“Estamos viviendo en una sociedad en la que cada uno está convencido de que integra la tribu correcta”, escribía el doctor Daniel Radío en una columna de Montevideo Portal hace unos dos, tres, cuatro años.
“Por supuesto que esto se hace sin tener en cuenta que, del otro lado del espejo, están pensando lo mismo.”

Un cóctel de razones me hizo recordarla.
Andaba girando con algunas ideas sobre Pentecostés. Acababa de leer una entrevista al filósofo francés Eric Sadin (1) que estuvo otra vez en Montevideo a mediados de abril. Dijo entonces que aplicaciones de Inteligencia Artificial como el Chat GPT generarán “un pseudolenguaje industrializado” y con “olor a muerto.”
Aunque me lo hubiese propuesto no habría podido detener la asociación de semejante dicho con aquello de la Carta a los Hebreos: “la palabra de Dios es viva y eficaz”. Y a esta altura usted se estará preguntando qué tiene que ver el amor con el ojo del hacha. Me parece que tiene que ver.

El lenguaje al que refiere Sadin es el predeterminado de los aparatos tecnológicos. Dice y no escucha.

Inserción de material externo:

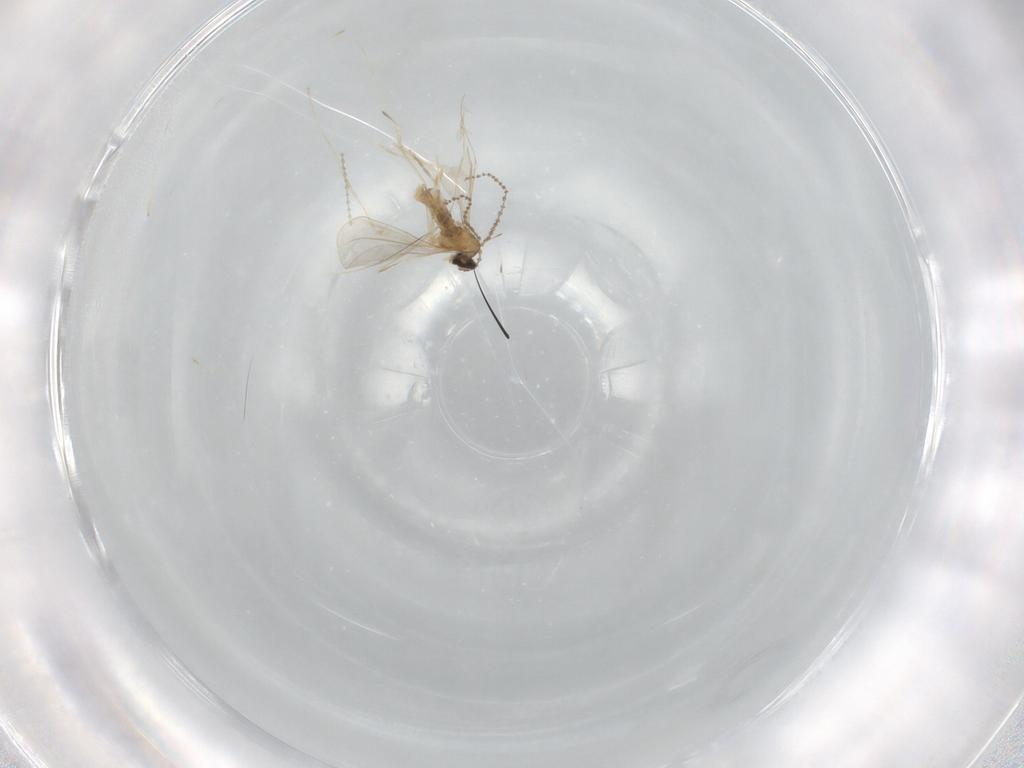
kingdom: Animalia
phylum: Arthropoda
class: Insecta
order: Diptera
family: Cecidomyiidae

No necesita escuchar. Está convencido de su única verdad. Es el lenguaje de la tribu que se sabe correcta. Es el del WhatsApp que nos anticipa la palabra antes de que la escribamos. Si nos induce a error no nos pide perdón. Ni siquiera sabe que se equivocó. No le importa lo que queremos decir, sólo hace su cálculo de probabilidades.
En aquella primera celebración de Pentecostés de la comunidad cristiana sin Jesús presente, se produce un milagro que empieza por lo que el lenguaje “industrializado” no pude dar ni el del que se siente del bando único puede concebir.
Empieza por oír y asombrarse.
“¿No son éstos que están hablando todos galileos? ¿Cómo es entonces que los oímos en nuestra propia lengua? Estaban atónitos y perplejos”, dice Lucas en el libro de los Hechos de los Apóstoles. (2)

Vivimos en tiempos de banderas enarboladas en nombre de la tolerancia, la inclusión, el respeto mutuo, el buen trato… Se las ve en remeras, marcadores de libros, adhesivos en los termos. Parecería un gesto de obediencia a la orden del Deuteronomio de llevar los mandamientos atados a la mano, escritos frente a los ojos, en los postes de la casa y en las puertas de entrada, repetirlos en el camino, al acostarse, al levantarse. Sospecho que la valoración de la diversidad, la inclusión, la empatía, son muchas veces reclamos que hacemos a otros más que apuestas en las que comprometemos nuestra vida. Tiempos contradictorios los nuestros, contradictorios nosotros, de aparente apertura y de fuertes etiquetas.
El mensaje de Pentecostés es el llamado a oír la lengua que no nos es propia, buscar comprenderla, otorgarle el permiso de ser. Sólo entonces surge una palabra propia con vida, de la escucha y del asombro propio de quien crece en sabiduría porque reconoce que tiene todo por aprender.

(1) ESTE periódico valdense diciembre de 2022.
(2) Hechos de los Apóstoles 2: 7-8.

Publicado en la edición del mes de mayo de ESTE Periódico Valdense.